* _INSTRUCTIONS FOR THE TASK_
Resume the article about the novel The Boy in the Bubble below, carrying on after its last sentence and before the entries that follow it.

* _READING PASSAGE_
____________

The Boy In The Bubble is a children's novel written by Ian Strachan and published in 1993. The novel follows the story of Adam, a child born with Severe combined immunodeficiency (SCID), and lived his life in an oxygen tent to prevent him from falling ill, and a schoolgirl named Anne who chooses to base her school project on Adam. The novel won the Red House Children's Book Award and was the 1994 Lancashire Book of the Year.

Plot Summary

The story follows Anne, a girl who while coming home from school one day met Adam, who suffers from SCID. Due to his illness, Adam has no functional immune system, and must be shielded from the world in plastic oxygen tent lest he becomes deathly ill. Anne visits Adam frequently, and eventually the two grew to have a liking of each other.

The two form a romantic relationship together, however Adam worries that he is cheating Anne out of a more enjoyable relationship since he could not leave his oxygen tent to go out with Anne. He expresses this concern to Anne, who misunderstands and assumes Adam had lost interest in her, breaking up with him.

Anne forms a relationship with Tony to rebound from her breakup with Adam, but eventually realizes she misses Adam and goes to his house to apologize. However, when Anne arrives at Adam's house, his mother informs her that Adam is at the hospital undergoing a bone marrow transplant. The surgery is meant to transfer healthy bone marrow and stem cells to Adam so that he can build his immune system and go outside, though the operation does come at the risk of death. After the operation, Adam is able to live outside his sterilized bubble and embrace Anne and his family. Two weeks after Christmas, however, Adam dies.

Background

SCID, abbreviated for Severe Combined Immunodeficiency and dubbed 'bubble boy disease' is a birth defect where the newborn lacks T- and B-lymphocyte systems. This lack of immune cells causes even common infections to be frequent, often times severe and deadly. Weakened strains of bacteria and viruses used in vaccines are also ineffective and dangerous to patients with SCID due to lack of immune cells to combat the pathogens.

____________

* _EXCERPTED DATA_
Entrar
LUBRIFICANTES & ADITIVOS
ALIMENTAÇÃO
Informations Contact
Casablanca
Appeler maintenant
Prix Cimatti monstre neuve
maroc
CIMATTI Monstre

____________

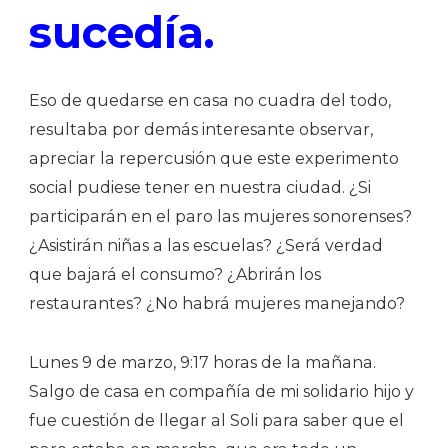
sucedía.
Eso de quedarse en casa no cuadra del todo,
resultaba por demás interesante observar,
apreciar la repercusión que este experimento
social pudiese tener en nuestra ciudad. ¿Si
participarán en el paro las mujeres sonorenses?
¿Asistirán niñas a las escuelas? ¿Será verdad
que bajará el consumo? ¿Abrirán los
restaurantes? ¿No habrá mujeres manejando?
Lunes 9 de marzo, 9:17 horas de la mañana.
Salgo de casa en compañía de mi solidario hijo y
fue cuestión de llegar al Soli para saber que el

____________

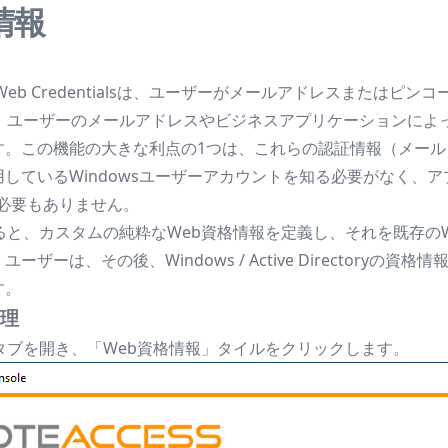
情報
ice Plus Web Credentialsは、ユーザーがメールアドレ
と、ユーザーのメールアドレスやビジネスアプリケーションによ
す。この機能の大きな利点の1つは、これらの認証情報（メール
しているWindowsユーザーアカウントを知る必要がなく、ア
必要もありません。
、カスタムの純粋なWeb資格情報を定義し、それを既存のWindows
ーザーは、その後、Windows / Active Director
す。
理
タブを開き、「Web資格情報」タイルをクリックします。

____________

* _OUTPUT_
The term 'bubble boy disease' is derived from the 1970's and 1980's when the story of David Vetter, a child with SCID, lived within a sterile containment for 12 years.

David Vetter and John R. Montgomery
An example of the bubble an SCID patient would live in.

Today, SCID is curable upon early diagnosis. SCID could be cured through a stem cell transplant, otherwise known as a bone marrow transplant. Stem cells from a healthy individual could be used to morph into immune cells the patient lacks, and transfused into the patient's bloodstream so the patient develops an immune system. This treatment is most likely to be effective the earlier the disease is diagnose, thus immediate diagnosis is crucial to curing the child.

Background on author

There is not much clear information on Ian Strachan's background. From what is known, Ian Strachan is a British novelist who writes young adult fiction. Strachan was born in 1939 and is still alive today. Strachan wrote multiple books on children struggling with disease and disability, and became a Nominee for the Angus Book Award, an award given by the Angus Council in Scotland, and won multiple prizes for his books.